**Exercise prompt:** In the copy, include every entry exactly but none of the images.

****************************************

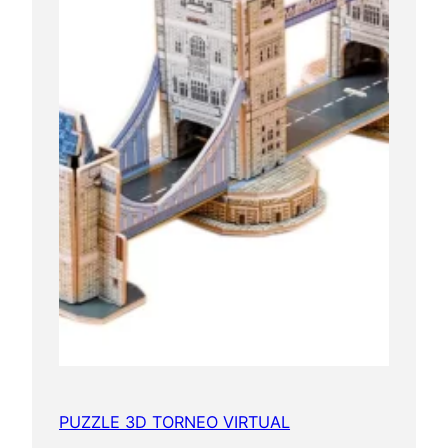
PUZZLE 3D TORNEO VIRTUAL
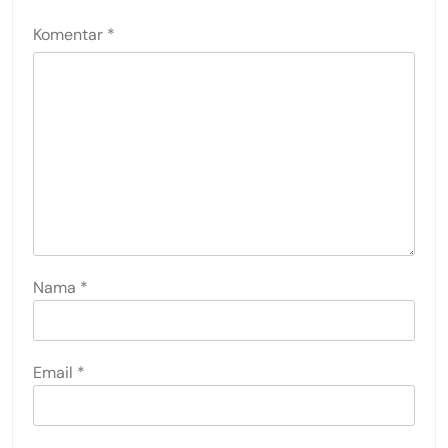
Komentar
*
Nama
*
Email
*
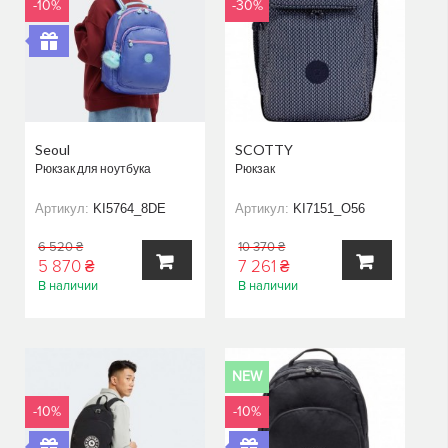
-10%
-30%
Seoul
SCOTTY
Рюкзак для ноутбука
Рюкзак
Артикул:
KI5764_8DE
Артикул:
KI7151_O56
6 520 ₴
10 370 ₴
5 870 ₴
7 261 ₴
В наличии
В наличии
В
В
КОРЗИНУ
КОРЗИНУ
NEW
-10%
-10%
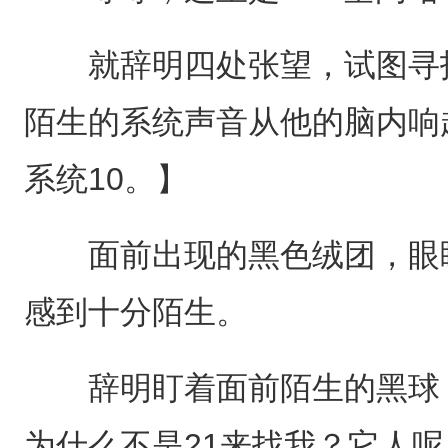
就辞明四处张望，试图寻找
陌生的系统声音从他的脑内响
系统10。】
面前出现的黑色绒团，眼睛
感到十分陌生。
辞明盯着面前陌生的黑球，有
为什么不是21来找我？它人呢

****************************************

**Your response:**
PUZZLE 3D TORNEO VIRTUAL
Komentar
*
Nama
*
Email
*
-10%
-30%
Seoul
SCOTTY
Рюкзак для ноутбука
Рюкзак
Артикул:
KI5764_8DE
Артикул:
KI7151_O56
6 520 ₴
10 370 ₴
5 870 ₴
7 261 ₴
В наличии
В наличии
В
В
КОРЗИНУ
КОРЗИНУ
NEW
-10%
-10%
就辞明四处张望，试图寻找
陌生的系统声音从他的脑内响
系统10。】
面前出现的黑色绒团，眼睛
感到十分陌生。
辞明盯着面前陌生的黑球，有
为什么不是21来找我？它人呢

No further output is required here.